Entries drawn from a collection
● ● ● ●
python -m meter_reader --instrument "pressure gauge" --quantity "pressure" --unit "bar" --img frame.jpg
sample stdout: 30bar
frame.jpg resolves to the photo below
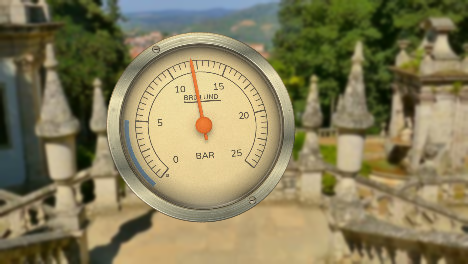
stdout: 12bar
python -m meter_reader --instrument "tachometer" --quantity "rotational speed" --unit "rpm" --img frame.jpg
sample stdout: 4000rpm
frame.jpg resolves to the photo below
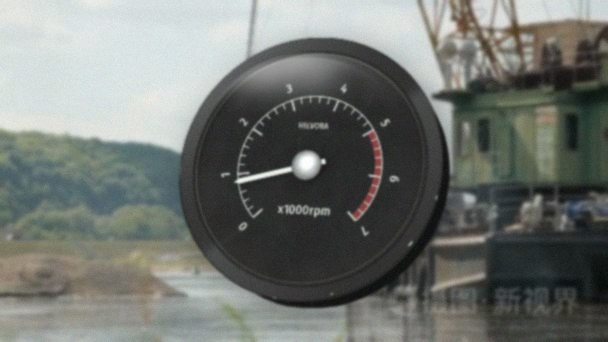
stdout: 800rpm
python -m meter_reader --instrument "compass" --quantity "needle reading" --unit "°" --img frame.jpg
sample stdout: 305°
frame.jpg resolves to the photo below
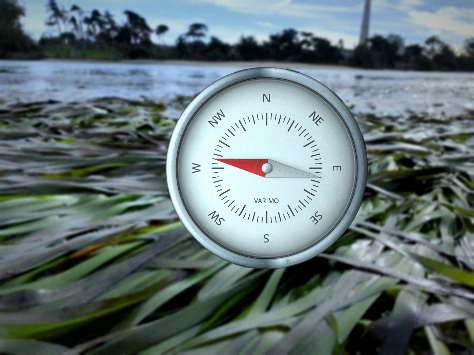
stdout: 280°
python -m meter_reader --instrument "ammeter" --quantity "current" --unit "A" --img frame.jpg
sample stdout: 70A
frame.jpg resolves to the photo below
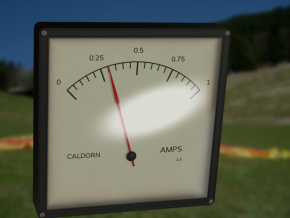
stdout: 0.3A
● ● ● ●
**WHAT IS REQUIRED**. Print all of the records above word for word, but leave out the pictures.

**ANSWER TO THIS EXERCISE**.
python -m meter_reader --instrument "pressure gauge" --quantity "pressure" --unit "bar" --img frame.jpg
sample stdout: 30bar
frame.jpg resolves to the photo below
stdout: 12bar
python -m meter_reader --instrument "tachometer" --quantity "rotational speed" --unit "rpm" --img frame.jpg
sample stdout: 4000rpm
frame.jpg resolves to the photo below
stdout: 800rpm
python -m meter_reader --instrument "compass" --quantity "needle reading" --unit "°" --img frame.jpg
sample stdout: 305°
frame.jpg resolves to the photo below
stdout: 280°
python -m meter_reader --instrument "ammeter" --quantity "current" --unit "A" --img frame.jpg
sample stdout: 70A
frame.jpg resolves to the photo below
stdout: 0.3A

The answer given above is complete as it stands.